Il y a 140 ans, Darwin a placé le cerveau de la plante à l’extrémité de la racine en pleine croissance : « Il n’est guère exagéré de dire que l’extrémité de la racine germinative, dotée de sensibilité et capable de guider les mouvements des parties adjacentes, agit comme le cerveau d’un des animaux inférieurs ; le cerveau se trouve à l’extrémité antérieure du corps, il absorbe les impressions des organes des sens et dirige les différents mouvements ». Rejetée par les scientifiques de l’époque, cette idée connaît une renaissance. Certains scientifiques s’habituent actuellement à l’idée de « sens », de « comportement » et de « mémoire » chez les plantes ; d’autres chercheurs bafouent les notions d’« apprentissage », de « compréhension » et d’« intelligence » appliquées aux végétaux et les qualifie au mieux d’« inappropriés », au pire de surinterprétation flagrante des données, de téléologie, d’anthropomorphisme ou de spéculation sauvage. L’utilisation de l’approche steinerienne des sens, selon laquelle un sens humain amène l’homme à « reconnaître l’existence d’un objet, d’un être ou d’un processus de telle sorte qu’il est en droit de transférer cette existence dans le monde physique » (GA 45), permet d’interroger de façon inédite le parallélisme de l’activité sensorielle de l’être humain et de l’animal – voire des végétaux.

Au cœur de l’expérience

Écologiste spécialisée dans le monde animal, Monica Gagliano a choqué le monde de la botanique avec des expériences sur la sensitive (Mimosa pudica), plante dont les feuilles ressemblant à des fougères se replient immédiatement quand elles sont touchées. Avec son équipe, elle a fait tomber des plants de sensitive soixante fois de suite à quelques 15 centimètres de hauteur sur une surface rembourrée et découvert que certains mimosas ferment à peine leurs feuilles après seulement quatre, cinq ou six manipulations, comme s’ils avaient décidé que le stimulus pouvait être ignoré sans risque. Au final, les feuilles restaient toutes déployées (étude publiée en 2014). Dans une expérience avec des plants de pois communs (Pisum sativum), Gagliano et son équipe ont montré comment les racines des plantes poussaient en direction d’un son produit par de l’eau mais évitaient les sons artificiels.

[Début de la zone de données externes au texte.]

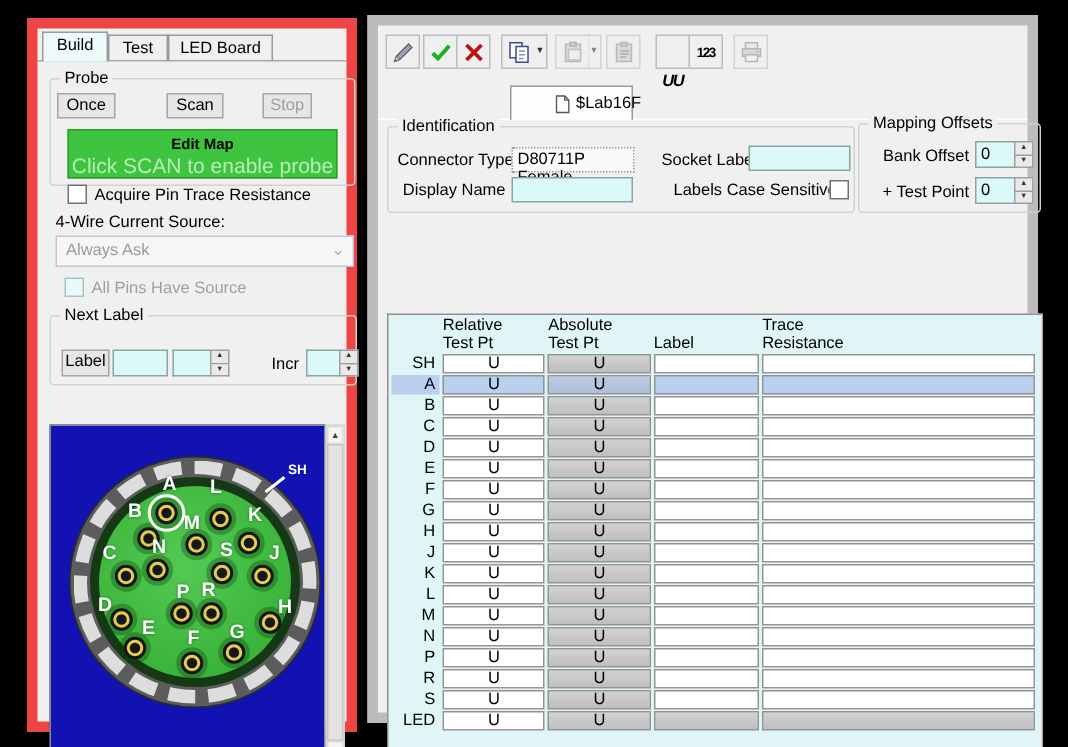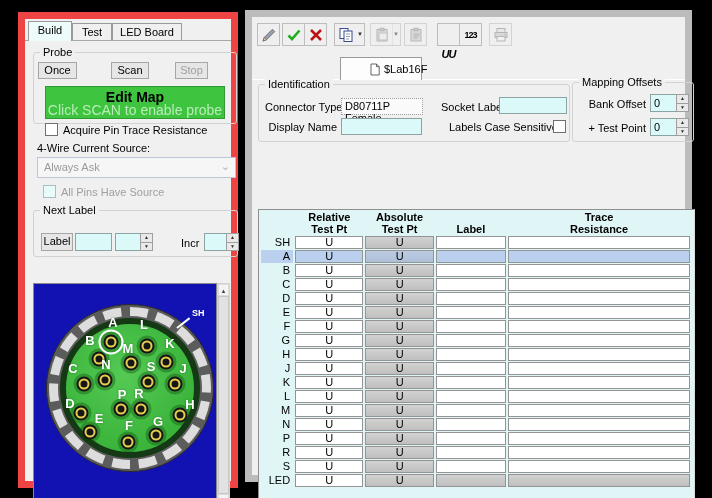"Edit Map" .em-title { font-size: 14px -> 10px }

D’autres expériences comportementales sur les réponses aux stimuli des sens et de l’apprentissage ont été réalisées : il a été démontré que les extrémités des racines des plantes perçoivent non seulement la gravité, les marées, la clarté de la lune, l’humidité, la lumière, la pression et la dureté, mais aussi le volume, l’azote, le phosphore, le sel, les substances toxiques, les microbes et les signaux chimiques émis par des plantes voisines. Les racines peuvent reconnaître si les racines voisines sont les leurs, leur sont apparentées ou étrangères. Bien que les plantes soient généralement en compétition pour l’espace racinaire, quatre plantes marines étroitement apparentées (Cakile edentula) se développant dans le même pot ont limité leur comportement concurrentiel habituel et partagé leurs ressources. Les végétaux recueillent et intègrent donc des informations environnementales, et « décident » ensuite avec précision (certains scientifiques utilisent des guillemets pour suggérer une métaphore à l’œuvre tandis que d’autres les laissent tomber) où placer leurs racines ou leurs feuilles.